GOAL 1: Reproduce the GFS2 text below word for word.

TEXT SHOWN:
Step 4: GFS2 — Global Filesystem 2

GFS2 is a cluster filesystem allowing simultaneous read/write from multiple nodes on shared storage:

# GFS2 package info (cannot mount without real block device in Docker)
cat << 'EOF'
# Install GFS2 tools:
apt-get install -y gfs2-utils dlm-controld

# Create GFS2 filesystem on shared LUN (run once):
mkfs.gfs2 -j 2 -p lock_dlm -t myCluster:myFS /dev/mapper/shared_lun
#   -j 2          = 2 journals (one per node)
#   -p lock_dlm   = use DLM for locking
#   -t myCluster:myFS = cluster_name:filesystem_name

# Mount on ALL nodes simultaneously:
mount -t gfs2 -o noatime /dev/mapper/shared_lun /mnt/gfs2

# Check GFS2 status:
gfs2_tool stat /mnt/gfs2

# Show lock state:
gfs2_tool lockdump /mnt/gfs2
EOF

# Show GFS2 mount options reference
cat << 'EOF'
GFS2 Mount Options:
  noatime          - Don't update access times (performance)

GOAL 2: In all the records below, change every "Q0" to "faceQuery" and leave everything else as it is. Give the updated records without the pictures.

GIVEN ENTRIES:
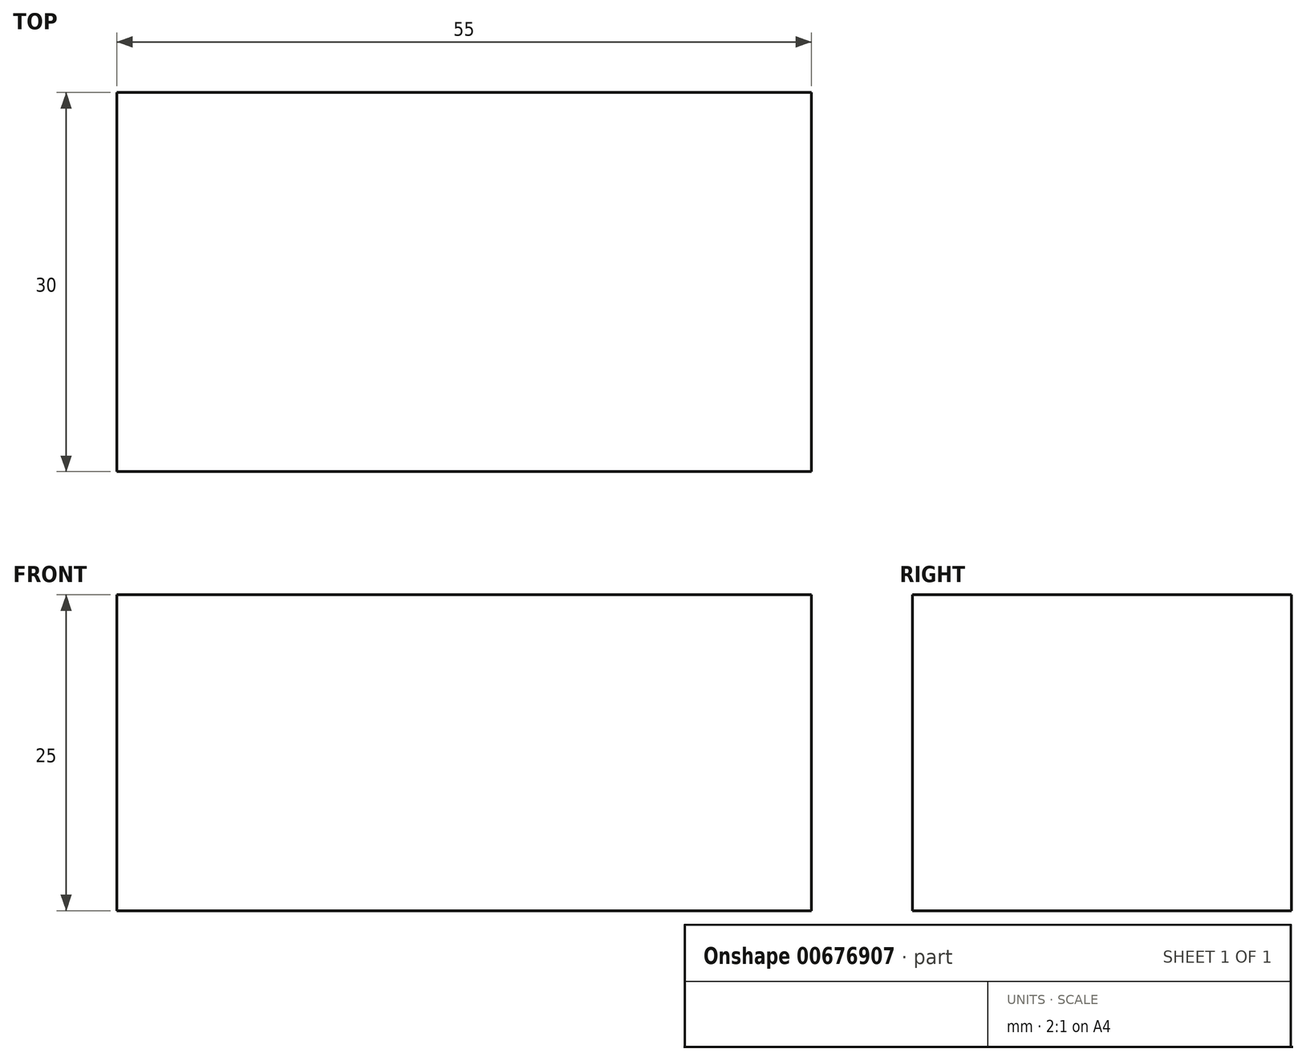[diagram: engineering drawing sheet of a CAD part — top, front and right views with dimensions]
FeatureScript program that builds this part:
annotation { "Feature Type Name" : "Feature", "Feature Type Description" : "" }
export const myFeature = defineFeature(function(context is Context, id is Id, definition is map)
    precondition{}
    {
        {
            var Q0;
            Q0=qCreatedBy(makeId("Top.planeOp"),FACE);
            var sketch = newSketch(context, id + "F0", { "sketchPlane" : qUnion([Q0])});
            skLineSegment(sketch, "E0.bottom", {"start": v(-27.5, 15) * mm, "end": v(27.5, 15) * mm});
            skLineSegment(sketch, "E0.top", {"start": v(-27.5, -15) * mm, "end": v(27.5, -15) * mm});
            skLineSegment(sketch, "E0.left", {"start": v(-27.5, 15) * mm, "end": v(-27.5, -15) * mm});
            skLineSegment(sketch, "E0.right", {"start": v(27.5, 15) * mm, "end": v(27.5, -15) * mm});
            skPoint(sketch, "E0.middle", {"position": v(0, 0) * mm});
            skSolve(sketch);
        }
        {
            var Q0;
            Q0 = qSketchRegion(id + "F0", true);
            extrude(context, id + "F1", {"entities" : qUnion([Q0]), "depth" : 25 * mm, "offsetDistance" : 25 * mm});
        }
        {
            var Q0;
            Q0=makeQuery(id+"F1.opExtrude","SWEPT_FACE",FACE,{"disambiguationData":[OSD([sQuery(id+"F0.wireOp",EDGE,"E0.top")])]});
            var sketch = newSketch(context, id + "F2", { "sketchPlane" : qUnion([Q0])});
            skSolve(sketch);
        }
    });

FULL OUTPUT 1:
Step 4: GFS2 — Global Filesystem 2

GFS2 is a cluster filesystem allowing simultaneous read/write from multiple nodes on shared storage:

# GFS2 package info (cannot mount without real block device in Docker)
cat << 'EOF'
# Install GFS2 tools:
apt-get install -y gfs2-utils dlm-controld

# Create GFS2 filesystem on shared LUN (run once):
mkfs.gfs2 -j 2 -p lock_dlm -t myCluster:myFS /dev/mapper/shared_lun
#   -j 2          = 2 journals (one per node)
#   -p lock_dlm   = use DLM for locking
#   -t myCluster:myFS = cluster_name:filesystem_name

# Mount on ALL nodes simultaneously:
mount -t gfs2 -o noatime /dev/mapper/shared_lun /mnt/gfs2

# Check GFS2 status:
gfs2_tool stat /mnt/gfs2

# Show lock state:
gfs2_tool lockdump /mnt/gfs2
EOF

# Show GFS2 mount options reference
cat << 'EOF'
GFS2 Mount Options:
  noatime          - Don't update access times (performance)

FULL OUTPUT 2:
[diagram: engineering drawing sheet of a CAD part — top, front and right views with dimensions]
FeatureScript program that builds this part:
annotation { "Feature Type Name" : "Feature", "Feature Type Description" : "" }
export const myFeature = defineFeature(function(context is Context, id is Id, definition is map)
    precondition{}
    {
        {
            var faceQuery;
            faceQuery=qCreatedBy(makeId("Top.planeOp"),FACE);
            var sketch = newSketch(context, id + "F0", { "sketchPlane" : qUnion([faceQuery])});
            skLineSegment(sketch, "E0.bottom", {"start": v(-27.5, 15) * mm, "end": v(27.5, 15) * mm});
            skLineSegment(sketch, "E0.top", {"start": v(-27.5, -15) * mm, "end": v(27.5, -15) * mm});
            skLineSegment(sketch, "E0.left", {"start": v(-27.5, 15) * mm, "end": v(-27.5, -15) * mm});
            skLineSegment(sketch, "E0.right", {"start": v(27.5, 15) * mm, "end": v(27.5, -15) * mm});
            skPoint(sketch, "E0.middle", {"position": v(0, 0) * mm});
            skSolve(sketch);
        }
        {
            var faceQuery;
            faceQuery = qSketchRegion(id + "F0", true);
            extrude(context, id + "F1", {"entities" : qUnion([faceQuery]), "depth" : 25 * mm, "offsetDistance" : 25 * mm});
        }
        {
            var faceQuery;
            faceQuery=makeQuery(id+"F1.opExtrude","SWEPT_FACE",FACE,{"disambiguationData":[OSD([sQuery(id+"F0.wireOp",EDGE,"E0.top")])]});
            var sketch = newSketch(context, id + "F2", { "sketchPlane" : qUnion([faceQuery])});
            skSolve(sketch);
        }
    });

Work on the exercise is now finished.